J’ai lu votre article avec beaucoup d’intérêt. Auriez-vous de l’information sur l’origine des ornements de jardin en ciment, comme les lions, les cygnes, les mulets ?
j’ai reçu en cadeau deux éléphants qui ont fort probablement près de 60 ans d’existence et internet ne ne me donne pas les résultats que je veux, c’est à dire comment cette mode a débuté, qui les fabriquait,
Bonne journée
C’est le genre de question qui prendra beaucoup de recherche. Les anciens Égyptiens faisant déjà utilisation de ce produit 2000 ans AEC, mais pas nécessairement pour les ornements de jardin.
Entretien des jardins au XVIIe siècle
Coupe du gazon
L’idée de remplacer la prairie fauchée deux ou trois fois par an par un gazon coupé ras remonte au XVIe siècle, avec l’apparition des jardins d’agrément. Des armées de jardiniers équipés de faux coupaient alors sans relâche. On ne coupait l’herbe que quand elle était haute. Oubliez les parterres soigneusement entretenus en permanence d’aujourd’hui.
A titre d’exemple, un contrat de septembre 1675 signé par Colbert avec Henri Dupuis, qui portait sur des travaux de jardinage à effectuer à Versailles, précise que les tapis de gazon « seront fauchés quatre à cinq fois par an », ce qui fait à peine une fois tous les deux mois, donc, à la vitesse où pousse le gazon en Ile-de-France entre mars et fin octobre, on fauchait des herbes de 30 cm de haut à chaque fois.
Le reste du temps le travail était effectué par quelques animaux domestiques d’ornement, voire par de simples lapins placés dans des cages grillagées sans fond que l’on déplaçait régulièrement.
Sur andrelenotre.com
Merci pour cette information.
Quel article particulièrement intéressant rehaussé de photos; celle de Downton Abbey fait rêver! Depuis que j’ai pris connaissance de votre article sur l’écopelouse (2016), j’ai mis vos directives en pratique. Malgré les canicules successives, le «tapis» demeure toujours vert, eh oui, ça fonctionne! Merci!
?
Merci pour cet article!

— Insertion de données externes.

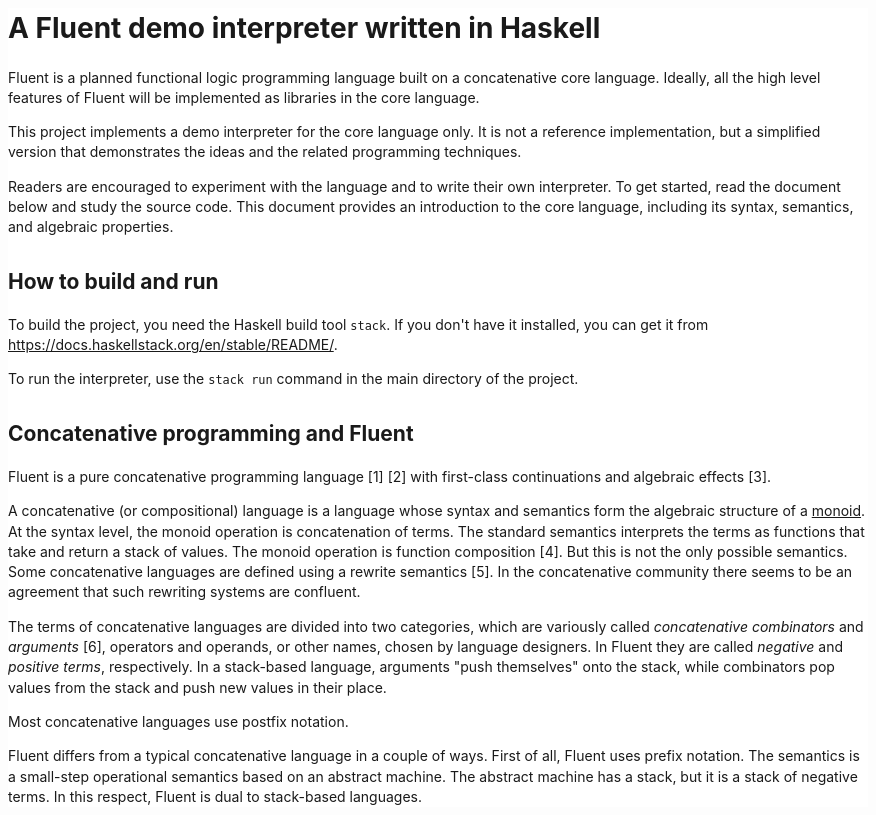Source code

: # A Fluent demo interpreter written in Haskell

Fluent is a planned functional logic programming language built on a
concatenative core language. Ideally, all the high level features of
Fluent will be implemented as libraries in the core language.

This project implements a demo interpreter for the core language only.
It is not a reference implementation, but a simplified version
that demonstrates the ideas and the related programming techniques.

Readers are encouraged to experiment with the language and to write
their own interpreter.
To get started, read the document below and study the source code.
This document provides an introduction to the core language,
including its syntax, semantics, and algebraic properties.


## How to build and run

To build the project, you need the Haskell build tool `stack`.
If you don't have it installed, you can get it from
https://docs.haskellstack.org/en/stable/README/.

To run the interpreter, use the `stack run` command in the main directory
of the project.


## Concatenative programming and Fluent

Fluent is a pure concatenative programming language [1] [2]
with first-class continuations and algebraic effects [3].

A concatenative (or compositional) language is a language
whose syntax and semantics form the algebraic structure of a
[monoid](https://en.wikipedia.org/wiki/Monoid).
At the syntax level, the monoid operation is concatenation of terms.
The standard semantics interprets the terms as functions that take and return
a stack of values. The monoid operation is function composition [4].
But this is not the only possible semantics. Some concatenative languages are
defined using a rewrite semantics [5]. In the concatenative community
there seems to be an agreement that such rewriting systems are confluent.

The terms of concatenative languages are divided into two
categories, which are variously called *concatenative combinators* and
*arguments* [6], operators and operands, or other names,
chosen by language designers.
In Fluent they are called *negative* and *positive terms*, respectively.
In a stack-based language, arguments "push themselves" onto the stack,
while combinators pop values from the stack and push new values
in their place.

Most concatenative languages use postfix notation.

Fluent differs from a typical concatenative language in a couple of ways.
First of all, Fluent uses prefix notation.
The semantics is a small-step operational semantics based on an abstract
machine.
The abstract machine has a stack, but it is a stack of negative terms.
In this respect, Fluent is dual to stack-based languages.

C’est plus fort que moi, j’adore voir et marcher sur une belle pelouse bien fournie! Quant aux pissenlits, oui, je les trouve très jolis, en jaune, mais quand la fleur disparaît, la plante qui reste au sol n’est pas belle du tout, gris-vert, et s’étend. Sans être maniaque j’en enlève chaque printemps, et j’en ai de moins en moins!
Merci pour cet article! Le gazon tondu est donc un héritier des prétentions aristocratiques, mais son aspect bien propre, bien pur de toute “mauvaise herbe” n’a-t-il pas aussi des racines dans le puritanisme? A noter qu’Il existe encore une obligation légale d’éliminer les “mauvaises herbes” susceptibles de contaminer les jardins des voisins! Il faut pourtant apprendre à changer de perspective : le gazon tondu est un grand ennemi de la biodiversité, il consomme beaucoup d’eau pour l’arrosage et d’énergie pour la tonte, exige beaucoup d’engrais, surtout azoté, et est très souvent traité par des herbicides sélectifs et autres pesticides : c’est un non sens écologique.